[WORK REQUEST] Reproduce the data verbatim from the line containing "Wszystkie produkty" to the line containing "ooit wel een schrijver geweest is.", including both of those lines, and omit the pictures from your answer.

.....

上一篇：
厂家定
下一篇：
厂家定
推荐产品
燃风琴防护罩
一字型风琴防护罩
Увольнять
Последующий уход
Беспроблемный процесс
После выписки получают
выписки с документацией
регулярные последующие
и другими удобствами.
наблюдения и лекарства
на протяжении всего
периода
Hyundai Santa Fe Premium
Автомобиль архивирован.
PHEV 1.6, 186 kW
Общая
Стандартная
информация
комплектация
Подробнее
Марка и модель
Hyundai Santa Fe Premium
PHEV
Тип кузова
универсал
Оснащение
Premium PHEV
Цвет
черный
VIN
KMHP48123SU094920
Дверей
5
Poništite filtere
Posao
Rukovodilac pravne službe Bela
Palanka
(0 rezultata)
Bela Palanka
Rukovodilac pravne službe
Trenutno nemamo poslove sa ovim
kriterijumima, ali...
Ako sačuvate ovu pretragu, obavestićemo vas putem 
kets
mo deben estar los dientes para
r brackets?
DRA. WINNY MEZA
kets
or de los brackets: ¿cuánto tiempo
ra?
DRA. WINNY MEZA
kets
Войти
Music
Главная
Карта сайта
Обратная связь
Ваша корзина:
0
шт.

.....

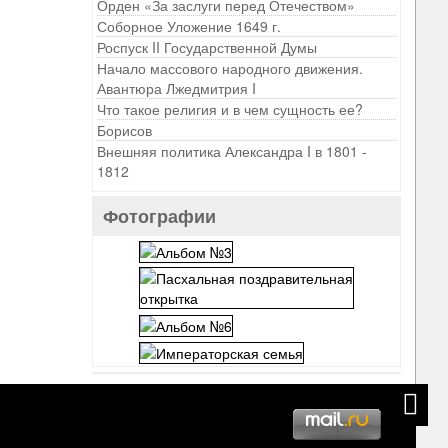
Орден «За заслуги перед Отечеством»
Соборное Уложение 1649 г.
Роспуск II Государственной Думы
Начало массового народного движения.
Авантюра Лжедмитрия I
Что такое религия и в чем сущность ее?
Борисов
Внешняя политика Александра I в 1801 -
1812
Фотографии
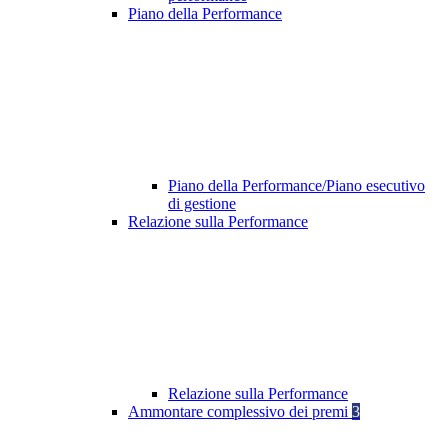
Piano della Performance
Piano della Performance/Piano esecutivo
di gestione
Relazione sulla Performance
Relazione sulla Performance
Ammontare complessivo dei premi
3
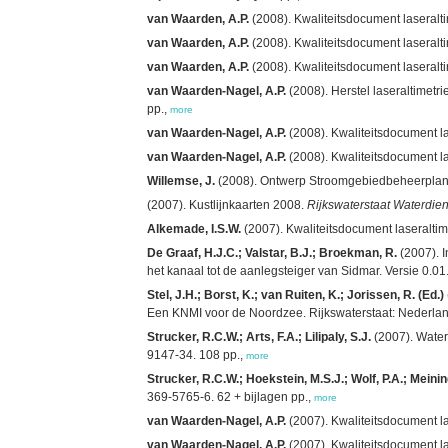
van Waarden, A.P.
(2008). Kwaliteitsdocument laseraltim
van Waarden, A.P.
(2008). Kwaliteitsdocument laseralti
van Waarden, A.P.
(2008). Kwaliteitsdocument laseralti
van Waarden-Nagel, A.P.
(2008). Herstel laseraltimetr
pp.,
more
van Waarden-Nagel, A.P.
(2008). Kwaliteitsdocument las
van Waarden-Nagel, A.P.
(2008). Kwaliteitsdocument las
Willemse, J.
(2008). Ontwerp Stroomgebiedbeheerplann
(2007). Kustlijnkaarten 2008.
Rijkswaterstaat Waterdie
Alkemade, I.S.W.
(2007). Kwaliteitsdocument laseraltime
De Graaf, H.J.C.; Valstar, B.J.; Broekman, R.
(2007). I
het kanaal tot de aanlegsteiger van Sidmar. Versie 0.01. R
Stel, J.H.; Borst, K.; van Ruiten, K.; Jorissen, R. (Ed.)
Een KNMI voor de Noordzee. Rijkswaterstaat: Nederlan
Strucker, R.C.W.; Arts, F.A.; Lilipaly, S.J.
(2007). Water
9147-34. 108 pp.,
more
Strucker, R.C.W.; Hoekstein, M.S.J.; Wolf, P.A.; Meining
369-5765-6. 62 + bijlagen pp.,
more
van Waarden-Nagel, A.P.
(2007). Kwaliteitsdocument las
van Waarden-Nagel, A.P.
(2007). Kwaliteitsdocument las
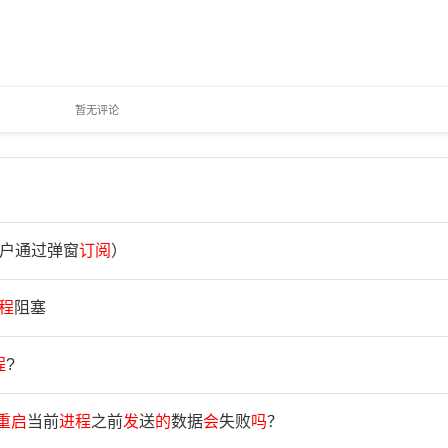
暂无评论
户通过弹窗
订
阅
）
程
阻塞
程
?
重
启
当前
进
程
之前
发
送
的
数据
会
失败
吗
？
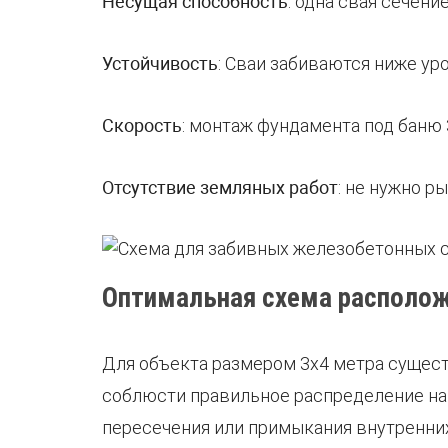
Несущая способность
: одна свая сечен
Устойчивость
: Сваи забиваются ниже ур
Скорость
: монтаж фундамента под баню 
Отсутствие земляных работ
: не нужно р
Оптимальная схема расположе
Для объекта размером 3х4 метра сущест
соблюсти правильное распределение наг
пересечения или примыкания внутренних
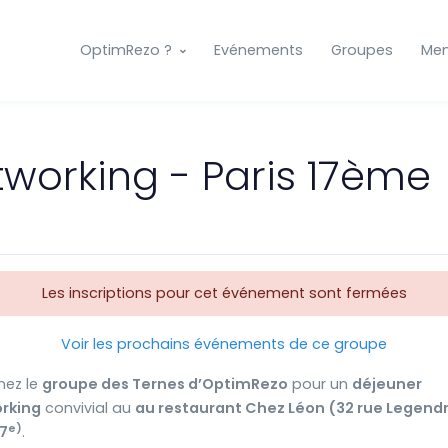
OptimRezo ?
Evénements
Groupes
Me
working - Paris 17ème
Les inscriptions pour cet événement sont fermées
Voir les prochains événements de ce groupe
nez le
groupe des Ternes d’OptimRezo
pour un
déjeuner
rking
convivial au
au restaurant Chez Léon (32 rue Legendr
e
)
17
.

.....

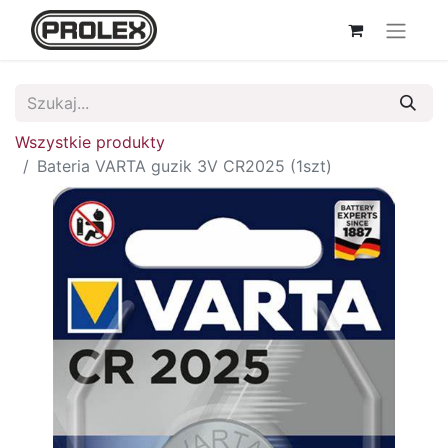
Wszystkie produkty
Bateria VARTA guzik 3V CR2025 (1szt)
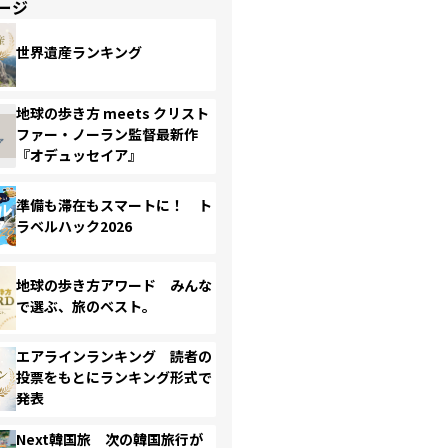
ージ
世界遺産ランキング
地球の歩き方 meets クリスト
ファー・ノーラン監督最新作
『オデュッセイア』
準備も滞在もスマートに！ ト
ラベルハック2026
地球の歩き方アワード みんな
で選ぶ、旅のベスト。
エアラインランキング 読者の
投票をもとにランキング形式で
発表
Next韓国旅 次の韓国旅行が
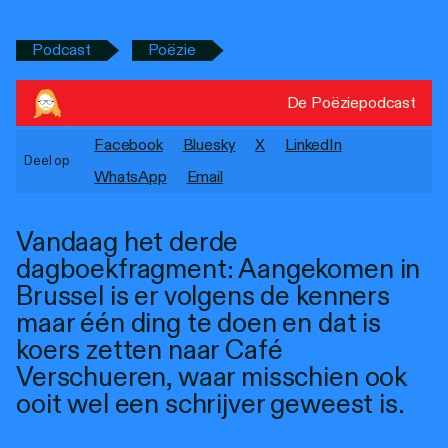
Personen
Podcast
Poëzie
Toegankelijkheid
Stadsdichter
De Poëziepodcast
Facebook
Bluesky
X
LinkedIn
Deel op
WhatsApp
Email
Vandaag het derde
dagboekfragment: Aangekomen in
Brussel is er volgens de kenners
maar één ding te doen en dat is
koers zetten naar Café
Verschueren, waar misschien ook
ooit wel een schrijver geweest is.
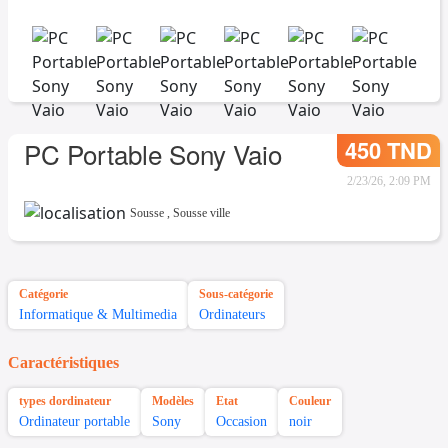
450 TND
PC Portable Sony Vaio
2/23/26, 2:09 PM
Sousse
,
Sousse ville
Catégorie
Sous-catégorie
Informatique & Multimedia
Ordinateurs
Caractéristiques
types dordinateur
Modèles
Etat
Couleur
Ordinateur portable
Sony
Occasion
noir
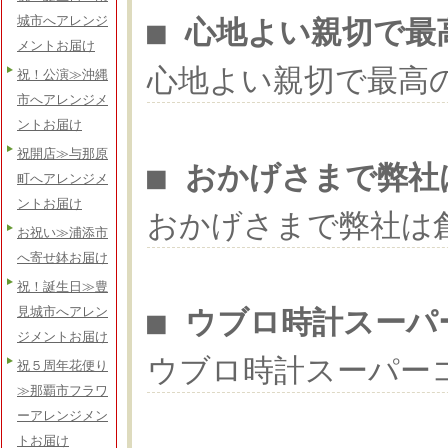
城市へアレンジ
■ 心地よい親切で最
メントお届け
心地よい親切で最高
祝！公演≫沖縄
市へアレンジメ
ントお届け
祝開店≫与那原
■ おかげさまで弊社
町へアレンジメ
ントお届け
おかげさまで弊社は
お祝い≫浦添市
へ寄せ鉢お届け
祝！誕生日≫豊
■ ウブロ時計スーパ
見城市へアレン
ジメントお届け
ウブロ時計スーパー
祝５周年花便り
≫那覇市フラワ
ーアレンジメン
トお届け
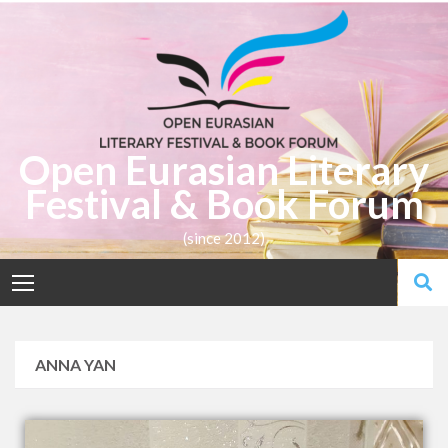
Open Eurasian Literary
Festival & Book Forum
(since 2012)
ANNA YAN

.....

[ANSWER BELOW]
Wszystkie produkty
Bateria VARTA guzik 3V CR2025 (1szt)
ージ
世界遺産ランキング
地球の歩き方 meets クリスト
ファー・ノーラン監督最新作
『オデュッセイア』
準備も滞在もスマートに！ ト
ラベルハック2026
地球の歩き方アワード みんな
で選ぶ、旅のベスト。
エアラインランキング 読者の
投票をもとにランキング形式で
発表
Next韓国旅 次の韓国旅行が
Personen
Podcast
Poëzie
Toegankelijkheid
Stadsdichter
De Poëziepodcast
Facebook
Bluesky
X
LinkedIn
Deel op
WhatsApp
Email
Vandaag het derde
dagboekfragment: Aangekomen in
Brussel is er volgens de kenners
maar één ding te doen en dat is
koers zetten naar Café
Verschueren, waar misschien ook
ooit wel een schrijver geweest is.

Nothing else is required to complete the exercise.